In the days leading up to the Bristol gig the band tweeted about having Ian from Cheap Girls guesting on their new record, the follow up to 2013’s excellent Like I Belong. The prospects of a Great Cynics / Cheap Girls cross is a tantalising one to most punk fans, so obviously I had to try and get some more information out of Giles (for you readers obviously, not just me as a selfish fan…); about that track, the new album, and any other guests they might have lined up.
“Well we’ve recorded almost all of it, doing bits and bobs at our friends’ houses, extra vocals and that kind of shit. Then we asked Ian if he wanted to sing on it and he said yes, which was good! It wasn’t an embarrassing thing to be told no, and it sounds great! It’s really weird to hear one of your favourite singers on one of your records.
“Then usually when we record we do it near Exeter, where a lot of our friends’ bands are based, like the Muncie Girls or The Cut Ups. Usually those guys come along, but this time because we recorded it so last minute I think the only people we have singing on it are Andrew and Kate from Specialist Subject Records, and Ryan, who’s Iona’s housemate and comes on tour with us; but we always try and get our friends involved”.

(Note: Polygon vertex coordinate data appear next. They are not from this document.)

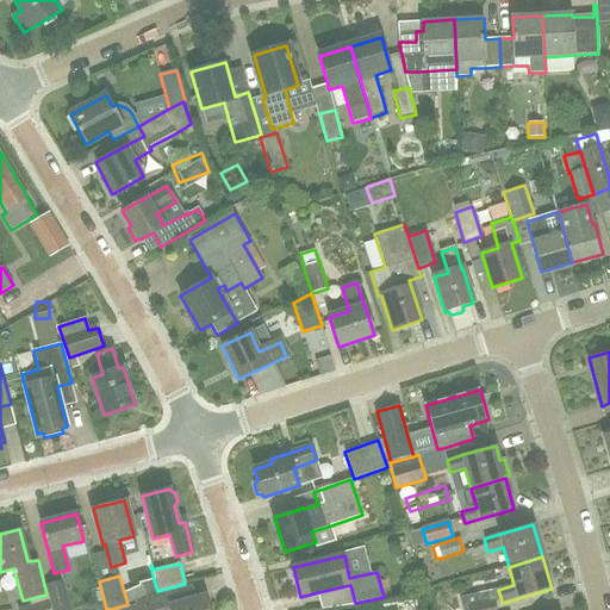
[(157,591),(154,579),(143,582),(138,583),(139,585),(124,592),(128,604),(157,591)]
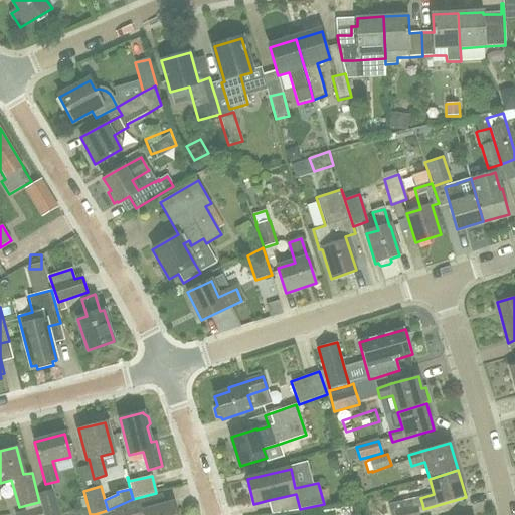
[(39,502),(40,507),(42,514),(60,514),(53,490),(37,494),(39,502)]
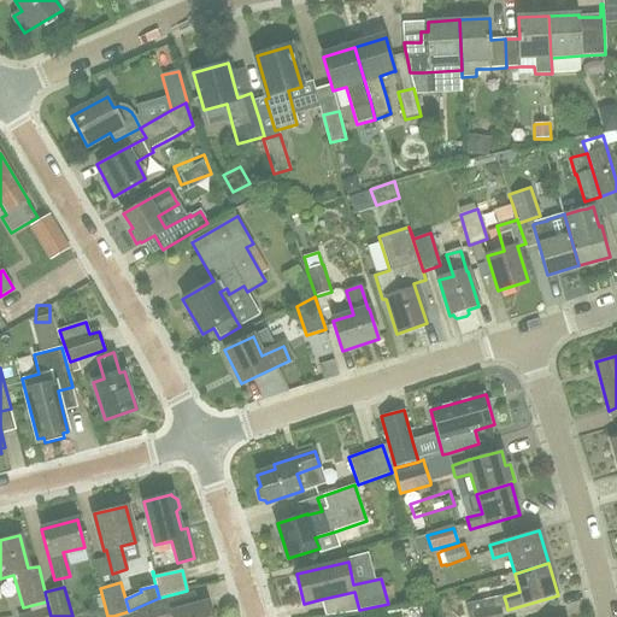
[(211,616),(207,604),(198,606),(193,592),(172,598),(172,599),(150,605),(136,609),(136,612),(115,616),(211,616)]
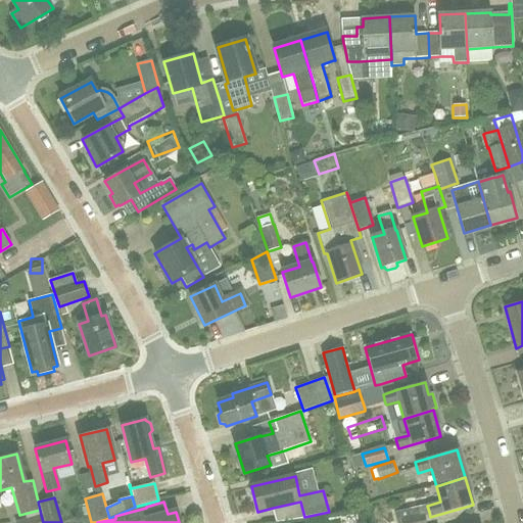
[(395,522),(425,522),(423,513),(408,517),(406,510),(394,513),(395,522)]
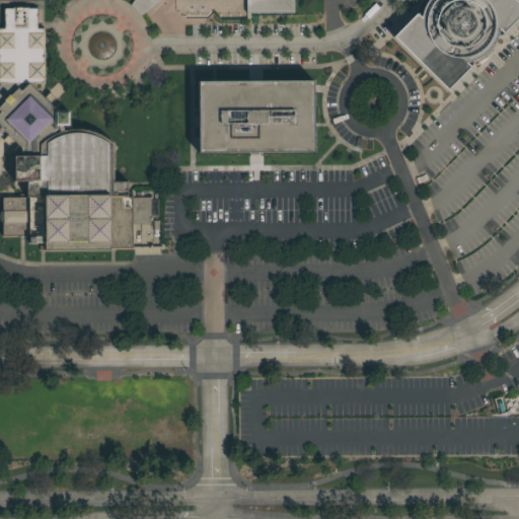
[(294,0),(294,13),(246,13),(246,0),(162,0),(141,15),(131,5),(134,0),(294,0)]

If you’re a fan of Great Cynics then you probably don’t need me to explain who the Muncie Girls or The Cut Ups are. This is because all three bands are part of an absolutely fantastic DIY punk scene in the south of England right now. You have Gnarwolves in Brighton, Whoanows repping Cornwall and Caves holding it down in Bristol, with numerous others such as Bangers that I could mention. This scene is based around hard work and DIY ethics, with the bands taking each other out on tour and helping promote and produce their records. Almost every band in that list I discovered by seeing them on tour with another band on the list, and every band on that list has their own spin on British punk that makes them creative and unique. Whether its Gnarwolves skate infused hardcore or Caves grungey, political vibe, each band is well worth checking out and they all kill live. I ask Giles if he can think of any reasons why South England is producing so many great bands right now and what it’s like to be in the scene.

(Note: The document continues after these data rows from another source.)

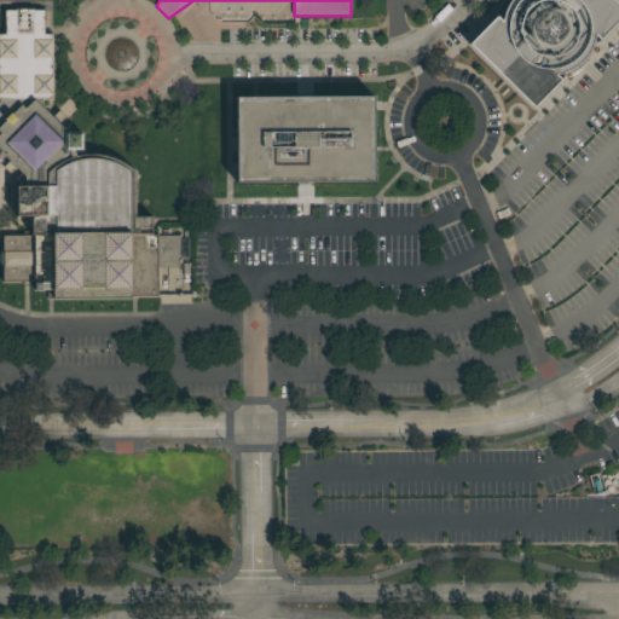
[(412,0),(432,0),(416,16),(406,6),(412,0)]
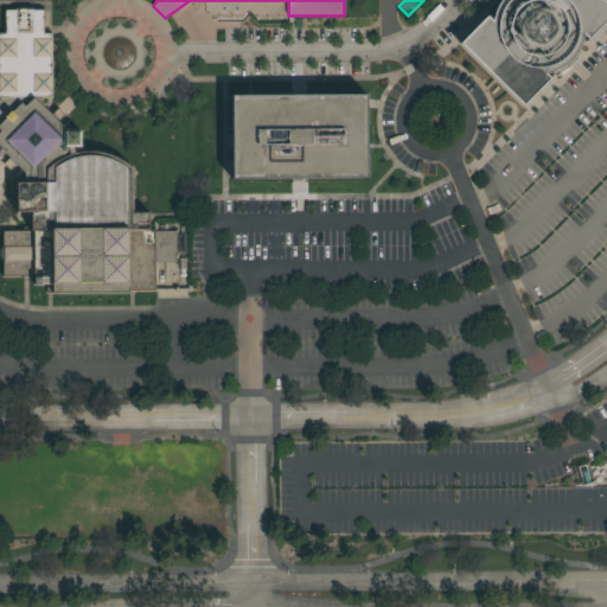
[(461,44),(504,0),(606,0),(606,1),(606,32),(529,112),(461,44)]
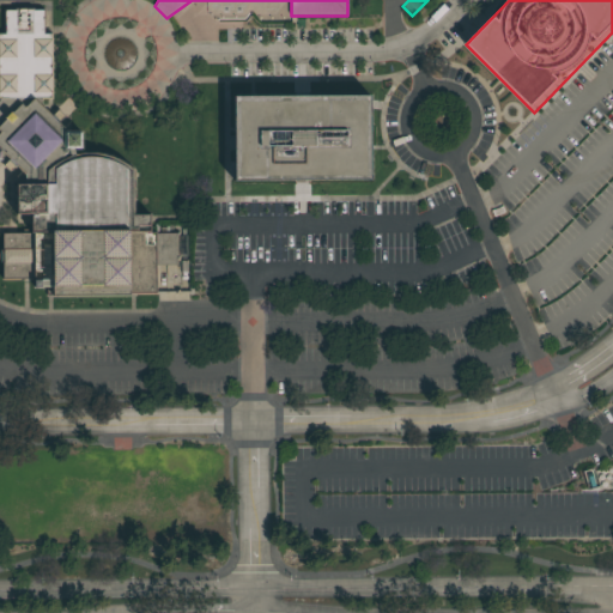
[(0,34),(5,34),(5,11),(16,11),(16,8),(35,8),(35,10),(44,10),(44,34),(52,34),(53,98),(42,98),(42,105),(53,116),(59,110),(65,116),(59,123),(67,131),(67,132),(82,133),(83,150),(74,149),(76,155),(84,153),(92,153),(101,155),(108,156),(121,162),(129,165),(134,170),(134,216),(151,216),(151,232),(157,232),(157,234),(178,234),(178,266),(157,265),(157,293),(129,293),(129,297),(53,297),(53,287),(34,287),(34,280),(4,280),(4,262),(0,262),(0,250),(4,250),(4,234),(32,234),(32,214),(18,214),(18,184),(26,184),(26,175),(17,165),(10,173),(4,167),(11,159),(2,152),(2,162),(0,161),(0,101),(1,99),(0,99),(0,34)]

“I don’t know man, it does seem like in the South of England right now there are a lot of good bands, but I’m sure up in the North you’ve got the same thing, but we’ve got London so people are going to hear about it. There are rad bands everywhere you go but you don’t necessarily hear about it. Being in Bristol now we’re equidistant between Exeter and London almost, so including Plymouth bands, Brighton bands and Southampton bands you’ve got a good couple that you could make a sweet playlist out of. We’re lucky for that and as a band we feel really grateful to be in and amongst that, being able to play with our friends bands who we also love. Bangers for example, they’re like one of the best bands ever as far as I’m concerned and it’s amazing that Andrew puts out our records and we live near them in Exeter now, it’s nice to be around things that inspire you”.
Giles is a really nice guy who is clearly happy and patient enough to chat with drunk idiots in Belgian fields, but on top of that he’s a really passionate and talented performer who deserves any success that comes his and Great Cynics way. If anyone’s managed to get this far through the interview and haven’t listened to Great Cynics yet, then I really hope that you go find them on Spotify and I’ll see you at their next Bristol show; knowing them it probably won’t be too long, depending on Giles’ exam schedule of course.